I see how it works now so, for example, if I have 9 neighbours out of 10 labelled with -1 and 1 labelled with 1 I will copy the label of this node. Otherwise, I will take the more likely, and in case of parity I will make a random choice.
Nice, I think it would be useful to add this to the documentation.
Thanks for the tip, I was checking the C implementation however I was not able to understand extra things by checking the additional information and I couldn’t understand much of the source code.

The documentation does not explain what label propagation is, at this moment. It simply references the paper. If you can provide a short paragraph explaining label propagation, I will insert it. It should be the second paragraph here: igraph Reference Manual Later it will be transferred to the high-level interface docs as well (R, Python, Mathematica).

Well, the general description seems clear in the updating rule: “then updating the labels by majority voting in the neighborhood of the vertex” considering that the original paper in Section III goes like this: “We assume that each node in the network chooses to join the community to which the maximum number of its neighbors belong, with ties broken uniformly randomly.”. This is what the authors say and I can adapt it by providing a short addition to the general description.
If it helps (and I think it does), I can write a few lines on the use of initial according to this conversation :slight_smile:

1 Like

In R:

Description
This is a fast, nearly linear time algorithm for detecting community structure in networks.
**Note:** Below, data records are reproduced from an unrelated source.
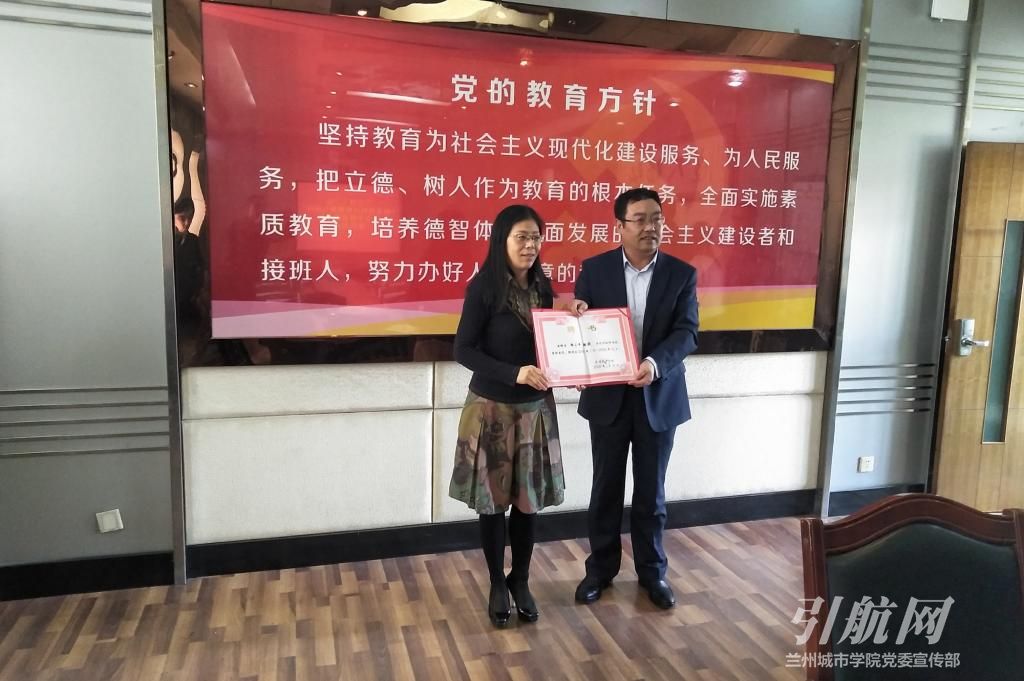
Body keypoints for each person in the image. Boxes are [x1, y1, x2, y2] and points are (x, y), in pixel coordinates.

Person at [449, 204, 584, 628]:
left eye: (536, 237)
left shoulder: (543, 287)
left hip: (534, 411)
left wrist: (574, 358)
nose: (530, 245)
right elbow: (463, 350)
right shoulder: (483, 288)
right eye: (521, 237)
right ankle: (495, 582)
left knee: (529, 503)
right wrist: (514, 372)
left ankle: (520, 578)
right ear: (502, 240)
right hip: (491, 410)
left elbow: (548, 343)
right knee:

In works by labeling the vertices with unique labels and then updating the labels by majority voting in the neighborhood of the vertex.

Details
This function implements the community detection method described in: Raghavan, U.N. and Albert, R. and Kumara, S.: Near linear time algorithm to detect community structures in large-scale networks. Phys Rev E 76, 036106. (2007). This version extends the original method by the ability to take edge weights into consideration and also by allowing some labels to be fixed.

From the abstract of the paper: “In our algorithm every node is initialized with a unique label and at every step each node adopts the label that most of its neighbors currently have. In this iterative process densely connected groups of nodes form a consensus on a unique label to form communities.”

initial:
The initial state. If NULL, every vertex will have a different label at the beginning. Otherwise it must be a vector with an entry for each vertex. Non-negative values denote different labels, negative entries denote vertices without labels.

I suggest adding at the bottom of the description of initial:
If the initial state contains negative values they will not be considered in the propagation process until the corresponding nodes obtain a non-negative label.